Singapore Airlines will deploy the Airbus A380 to the Indian cities of Mumbai and New Delhi from late May. It will be the first carrier to do so, following the lifting of a ban by the Indian government against the superjumbo earlier this year.
New Delhi Indira Gandhi International Airport was the first airport in India to be “A380 ready” following the opening of Terminal 3 in 2010, while Chhatrapati Shivaji International Airport unveiled the new integrated Terminal 2 earlier this year (see here), which can also support the superjumbo.
Currently, SIA operates three daily flights to each city using the Boeing 777 family. Mumbai is serviced by two Boeing 777-200s and a Boeing 777-300ER, with the former model featuring a two-class configuration offering 38 seats in business and 228 in economy, and the latter three classes with eight seats in first, 42 in business and 228 in economy. New Delhi, on the other hand, is serviced by two Boeing 777-200s with the same configuration, and a B777-300 that offers eight seats in first, 50 in business and 226 seats.
Effective from May 30, the two B777-200 flights on each of the aforementioned routes will be replaced by one A380 flight, with the Boeing 777-300ER and B777-300 remaining.
That means represent a slight reduction of total seating capacity on both routes.
Dropping two B777-200 services represents the reduction of 532 seats per day (76 in business and 456 in economy) while each A380 that is being deployed comes with 471 seats – 12 suites in first class, 60 seats in business, and 399 in economy – resulting in a net loss of 61 seats per day for each of the cities.
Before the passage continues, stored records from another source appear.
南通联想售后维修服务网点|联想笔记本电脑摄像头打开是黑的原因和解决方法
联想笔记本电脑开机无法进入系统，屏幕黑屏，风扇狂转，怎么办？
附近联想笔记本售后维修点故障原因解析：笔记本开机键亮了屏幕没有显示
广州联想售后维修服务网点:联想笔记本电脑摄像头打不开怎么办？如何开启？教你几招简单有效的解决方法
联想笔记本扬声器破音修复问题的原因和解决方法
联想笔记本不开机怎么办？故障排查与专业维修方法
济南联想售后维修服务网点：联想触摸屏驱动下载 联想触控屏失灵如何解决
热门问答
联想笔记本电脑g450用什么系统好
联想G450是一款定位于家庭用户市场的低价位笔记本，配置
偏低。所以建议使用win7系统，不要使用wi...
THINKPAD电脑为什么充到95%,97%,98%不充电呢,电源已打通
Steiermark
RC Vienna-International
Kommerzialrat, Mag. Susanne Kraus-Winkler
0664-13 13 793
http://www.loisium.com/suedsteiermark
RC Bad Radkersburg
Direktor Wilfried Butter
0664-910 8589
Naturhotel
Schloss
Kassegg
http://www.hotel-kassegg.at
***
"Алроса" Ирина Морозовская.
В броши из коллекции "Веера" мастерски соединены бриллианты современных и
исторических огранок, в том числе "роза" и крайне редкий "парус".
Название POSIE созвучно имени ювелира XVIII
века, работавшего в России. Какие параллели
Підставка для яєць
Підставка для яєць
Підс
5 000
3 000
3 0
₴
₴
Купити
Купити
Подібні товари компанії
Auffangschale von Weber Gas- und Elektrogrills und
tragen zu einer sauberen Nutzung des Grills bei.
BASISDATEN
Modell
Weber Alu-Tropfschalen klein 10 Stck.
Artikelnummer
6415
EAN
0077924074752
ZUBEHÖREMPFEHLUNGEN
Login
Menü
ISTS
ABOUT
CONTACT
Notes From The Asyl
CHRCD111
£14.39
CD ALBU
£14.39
For the airline, however, as the superjumbo does offer a first class product, if the top premium seats are filled the revenue generated can offset the reduction of 16 seats in business, and 57 in economy in terms of yields.
“The A380’s larger capacity means that we are able to carry a similar number of passengers with fewer flights on these routes. This is operationally more efficient for the airline and the airport,” said a SIA spokesperson.
The A380 is designed to be fuel efficient, but the size of it also means it is more difficult to achieve a good passenger load. Replacing two B777-200s with a superjumbo makes sense for the airline, although it takes away flight schedule flexibility from customers.